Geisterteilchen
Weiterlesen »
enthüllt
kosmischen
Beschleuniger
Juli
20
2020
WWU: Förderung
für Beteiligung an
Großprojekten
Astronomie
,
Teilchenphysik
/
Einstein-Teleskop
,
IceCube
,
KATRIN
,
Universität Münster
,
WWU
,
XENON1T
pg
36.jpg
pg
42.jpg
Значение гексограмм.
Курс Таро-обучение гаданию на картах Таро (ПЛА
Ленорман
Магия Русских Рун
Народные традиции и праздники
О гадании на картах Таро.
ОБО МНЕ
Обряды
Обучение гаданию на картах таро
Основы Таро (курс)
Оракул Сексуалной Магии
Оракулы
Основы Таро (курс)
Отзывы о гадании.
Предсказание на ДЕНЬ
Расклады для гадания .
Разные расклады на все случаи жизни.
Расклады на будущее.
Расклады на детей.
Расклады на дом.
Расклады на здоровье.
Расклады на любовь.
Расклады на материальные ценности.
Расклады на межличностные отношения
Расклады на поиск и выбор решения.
━━━━
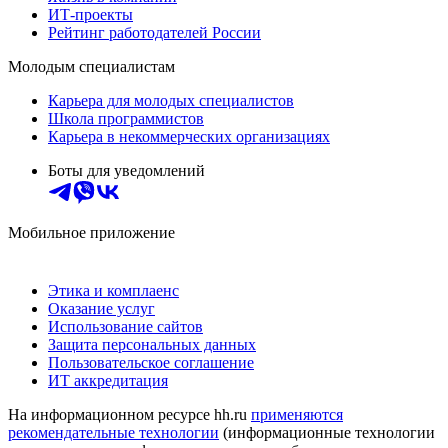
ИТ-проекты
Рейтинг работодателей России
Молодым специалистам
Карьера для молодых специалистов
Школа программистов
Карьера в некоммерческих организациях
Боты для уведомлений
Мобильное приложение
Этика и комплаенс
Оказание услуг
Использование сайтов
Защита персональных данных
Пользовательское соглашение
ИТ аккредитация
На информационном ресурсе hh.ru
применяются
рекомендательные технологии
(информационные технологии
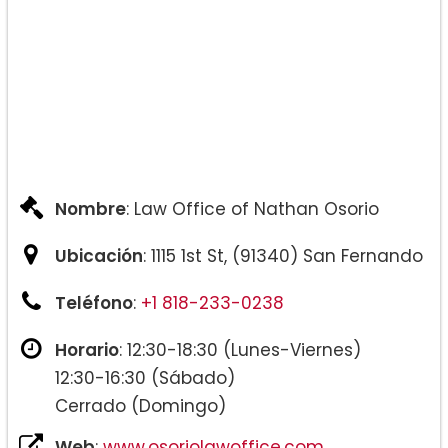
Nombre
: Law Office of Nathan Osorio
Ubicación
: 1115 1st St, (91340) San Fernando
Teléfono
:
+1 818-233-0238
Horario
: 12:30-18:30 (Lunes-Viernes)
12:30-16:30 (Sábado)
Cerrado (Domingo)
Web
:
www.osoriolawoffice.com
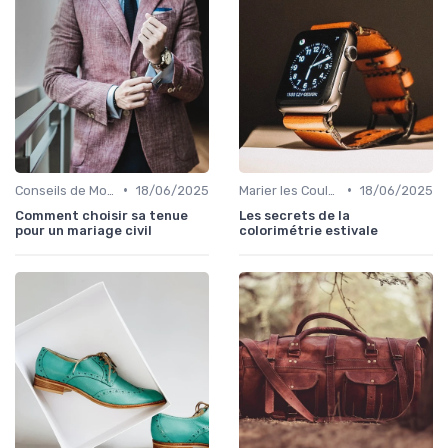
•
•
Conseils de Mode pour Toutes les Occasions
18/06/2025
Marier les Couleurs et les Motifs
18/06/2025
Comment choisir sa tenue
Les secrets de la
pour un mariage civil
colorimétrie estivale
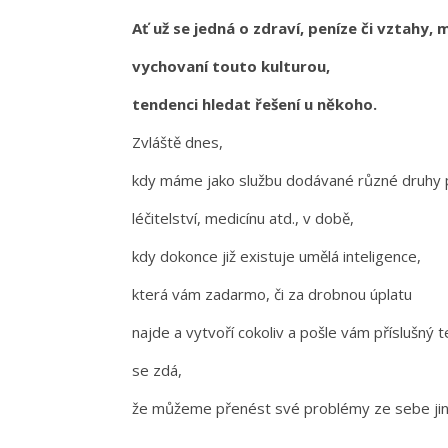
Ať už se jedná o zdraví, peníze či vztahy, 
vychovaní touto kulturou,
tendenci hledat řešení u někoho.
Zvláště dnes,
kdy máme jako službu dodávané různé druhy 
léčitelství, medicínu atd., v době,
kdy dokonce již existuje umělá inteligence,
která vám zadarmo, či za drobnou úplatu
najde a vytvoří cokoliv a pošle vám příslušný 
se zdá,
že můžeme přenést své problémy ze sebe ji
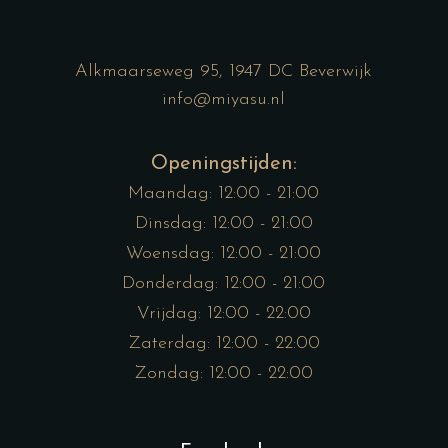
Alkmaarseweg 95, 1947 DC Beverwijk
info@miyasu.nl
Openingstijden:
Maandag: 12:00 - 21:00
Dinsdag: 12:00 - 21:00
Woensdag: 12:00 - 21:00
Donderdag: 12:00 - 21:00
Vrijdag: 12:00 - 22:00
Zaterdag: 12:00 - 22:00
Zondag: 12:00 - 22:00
━━━━
About this exercise: Reproduce, exactly and only, the lines of the records above starting at the line with "Этика и комплаенс" and ending at the line with "Zondag: 12:00 - 22:00", both included. Leave every picture out.

Response below:
Этика и комплаенс
Оказание услуг
Использование сайтов
Защита персональных данных
Пользовательское соглашение
ИТ аккредитация
На информационном ресурсе hh.ru
применяются
рекомендательные технологии
(информационные технологии
Nombre
: Law Office of Nathan Osorio
Ubicación
: 1115 1st St, (91340) San Fernando
Teléfono
:
+1 818-233-0238
Horario
: 12:30-18:30 (Lunes-Viernes)
12:30-16:30 (Sábado)
Cerrado (Domingo)
Web
:
www.osoriolawoffice.com
•
•
Conseils de Mode pour Toutes les Occasions
18/06/2025
Marier les Couleurs et les Motifs
18/06/2025
Comment choisir sa tenue
Les secrets de la
pour un mariage civil
colorimétrie estivale
Ať už se jedná o zdraví, peníze či vztahy, 
vychovaní touto kulturou,
tendenci hledat řešení u někoho.
Zvláště dnes,
kdy máme jako službu dodávané různé druhy 
léčitelství, medicínu atd., v době,
kdy dokonce již existuje umělá inteligence,
která vám zadarmo, či za drobnou úplatu
najde a vytvoří cokoliv a pošle vám příslušný 
se zdá,
že můžeme přenést své problémy ze sebe ji
Alkmaarseweg 95, 1947 DC Beverwijk
info@miyasu.nl
Openingstijden:
Maandag: 12:00 - 21:00
Dinsdag: 12:00 - 21:00
Woensdag: 12:00 - 21:00
Donderdag: 12:00 - 21:00
Vrijdag: 12:00 - 22:00
Zaterdag: 12:00 - 22:00
Zondag: 12:00 - 22:00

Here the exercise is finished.